My project examines the role that literary works might play in helping to create such an expanded sense of history. As I show how American writers after 1945 have treated the representation of time and history in relation to environmental questions, I distinguish between two textual subfields of environmental temporality. The first, which I argue is characteristic of mainstream environmentalism, is disjunctive, with abrupt environmental changes separating the past and the present. This subfield contains many canonical works of postwar American environmental writing, including Aldo Leopold’s A Sand County Almanac, Edward Abbey’s Desert Solitaire, Annie Dillard’s Pilgrim at Tinker Creek, and Kim Stanley Robinson’s Science in the Capital trilogy. From treatises on the ancient ecological histories of particular sites to meditations on the speed of climate change, these works evince a preoccupation with environmental time that has not been acknowledged within the spatially oriented field of environmental criticism.

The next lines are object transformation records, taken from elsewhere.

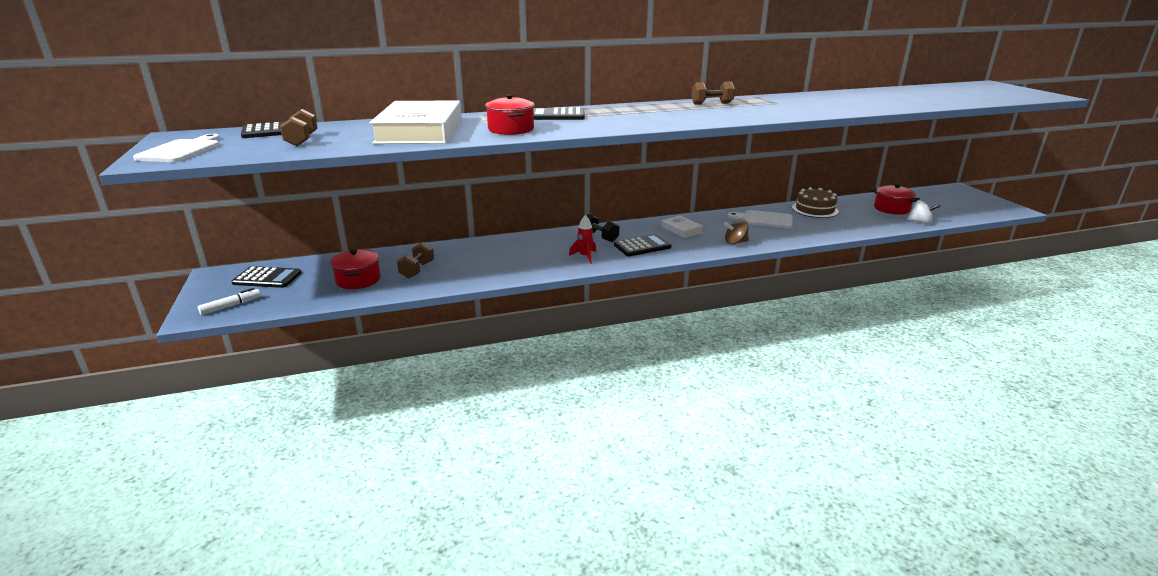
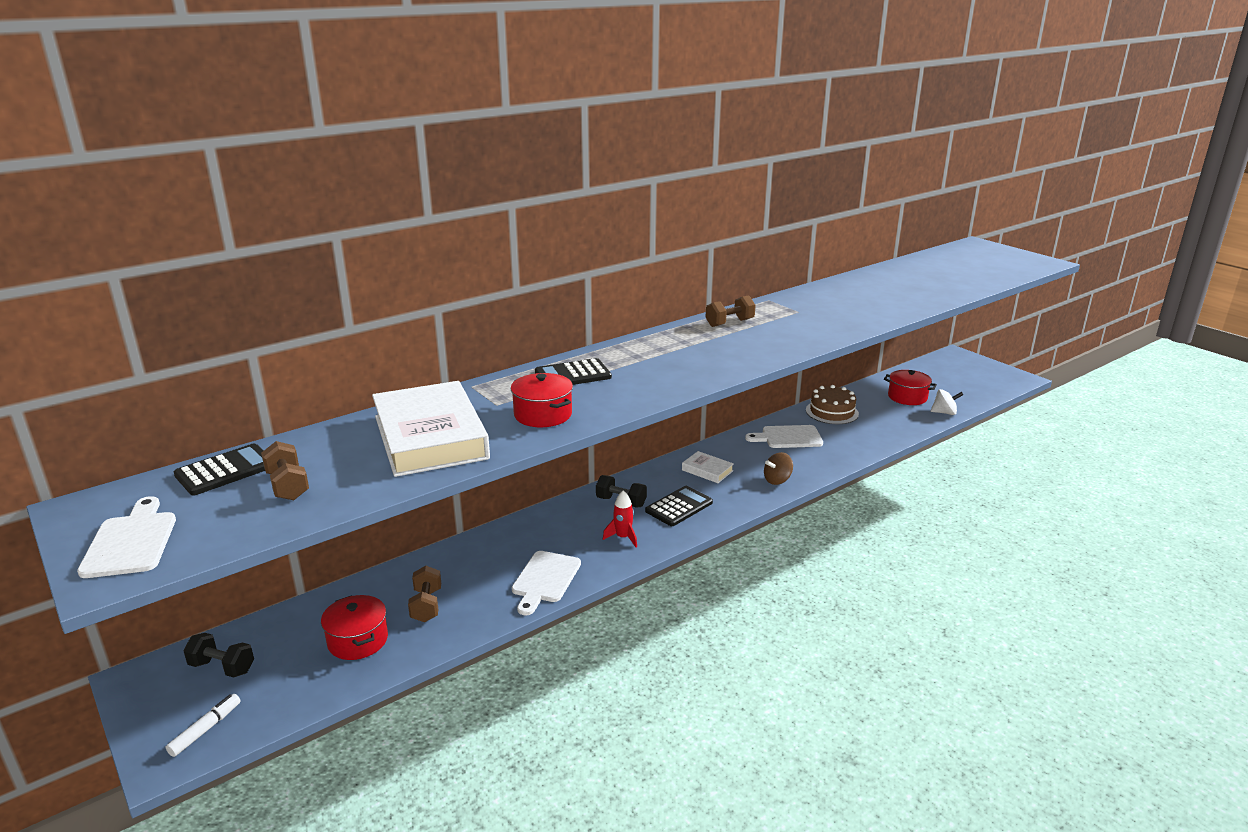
camera: 20 degrees left, 0 degrees up
black calculator [232,266,301,288] -> black dumbbell [183,633,254,678]
none -> white cutting board [512,551,581,616]

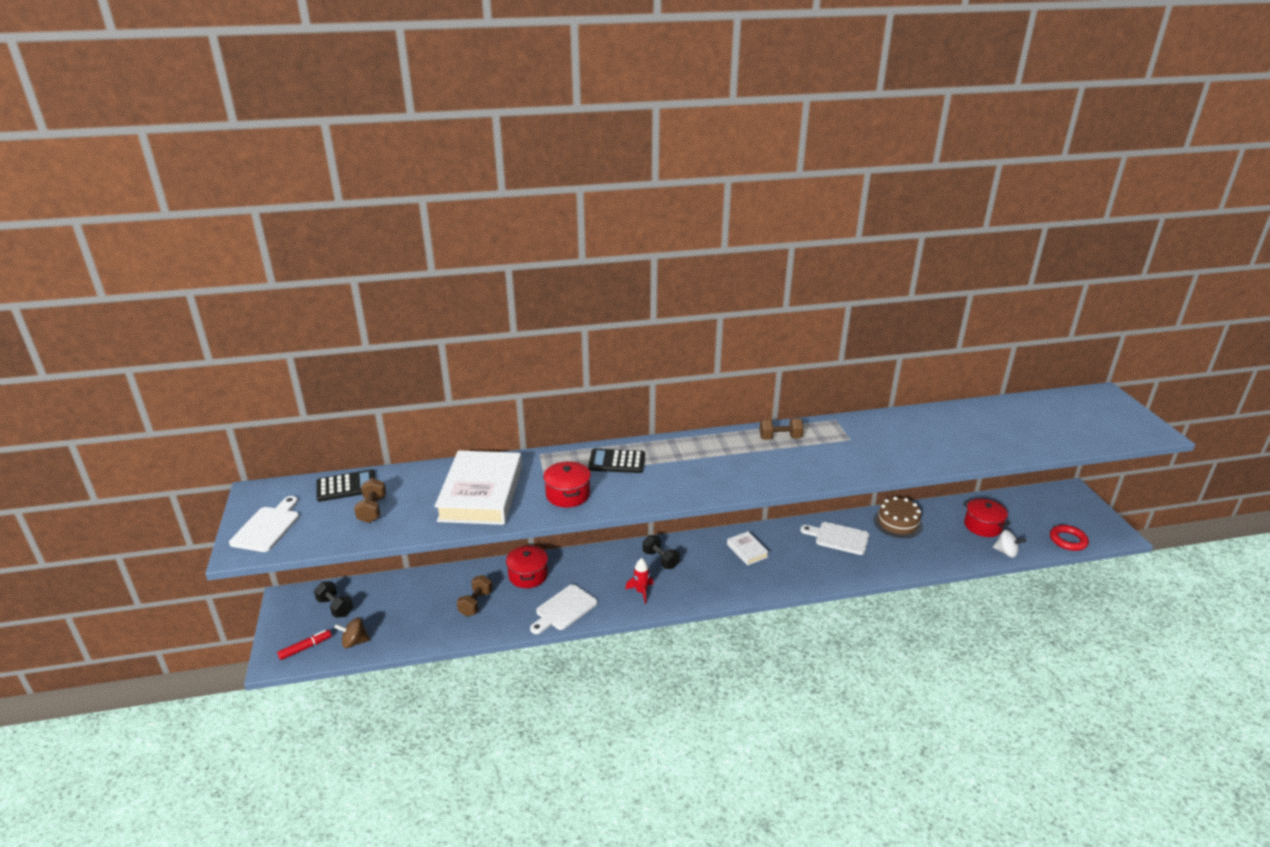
camera: 25 degrees right, 5 degrees up
white marker [166,694,241,757] -> red marker [277,630,332,660]
red pot [321,595,388,660] -> red pot moved to [506,545,548,588]
black calculator [645,486,713,526] -> none
brown spinning top [764,452,793,485] -> brown spinning top moved to [334,617,370,648]
none -> red ring [1050,525,1089,551]

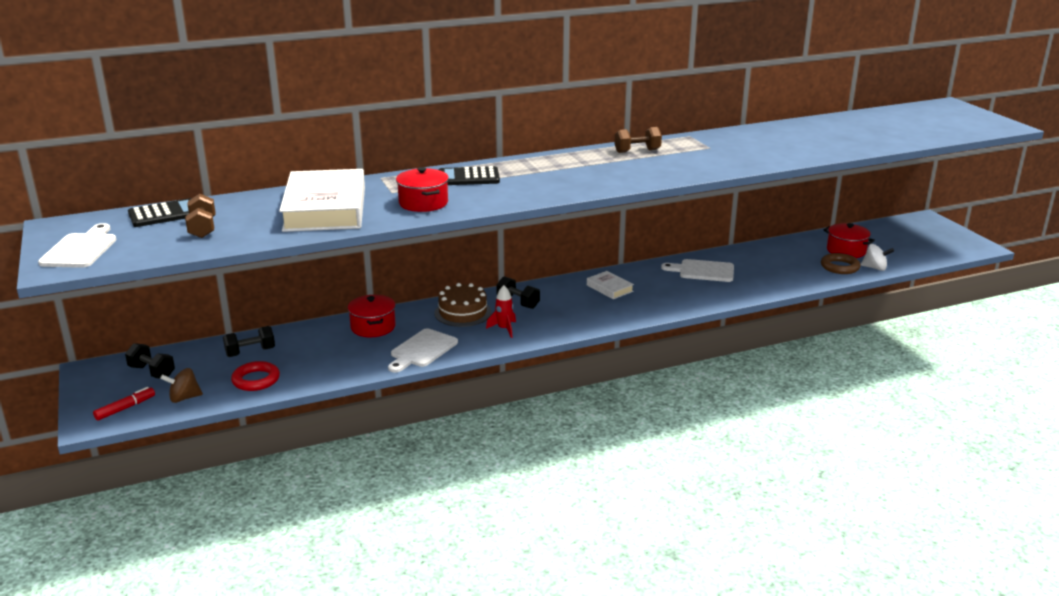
camera: 10 degrees left, 5 degrees down
brown dumbbell [457,575,493,616] -> none
brown cake [874,497,923,538] -> brown cake moved to [434,283,491,327]
red ring [1050,525,1089,551] -> red ring moved to [231,361,280,391]
none -> black dumbbell [223,326,275,357]
none -> brown ring [821,253,861,274]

However, by positing radical breaks between environmental pasts and environmental futures, they ultimately enervate the political charge of history and elide the human dimensions of environmental change, in terms both of environmental injustice and of possible social responses.

By contrast, the second subfield, which I argue is characteristic of environmental justice, is continuous, showing how historical patterns persist even across social and ecological transformations. I trace this version of environmental thought through a multicultural corpus of novels consisting of Ralph Ellison’s Invisible Man, Ishmael Reed’s Mumbo Jumbo, Helena María Viramontes’ Under the Feet of Jesus, Linda Hogan’s Solar Storms, and Octavia Butler’s Parable of the Sower and Parable of the Talents. Some of these novels do not document specific instances of environmental degradation or environmental injustice and, as a result, have not been critically interpreted as relevant for environmental analysis; others are more explicit in their discussion of environmental issues and are recognized as part of the canon of American environmental literature. However, I demonstrate that, across all of these texts, counterhegemonic understandings of history inform resistance to environmental degradation and exploitation. These texts show that environmental problems cannot be fully understood, nor environmental futures addressed, without recognizing the way that social histories of inequality and environmental histories of extraction continue to structure politics and ecology in the present.

Ultimately, then, the project offers three conclusions. First, it suggests that the second version of environmental temporality holds more value than the first for environmental cultural studies, in that it more compellingly and accurately represents the social implications of environmental issues. Second, it shows that “environmental literature” is most usefully understood not as the literature that explicitly treats environmental issues, but rather as the literature that helps to produce the sense of time that contemporary environmental crises require. Third, it shows how literary works can not only illuminate the relationship between American ideas about nature and social justice, but also operate as a specifically literary form of eco-political activism.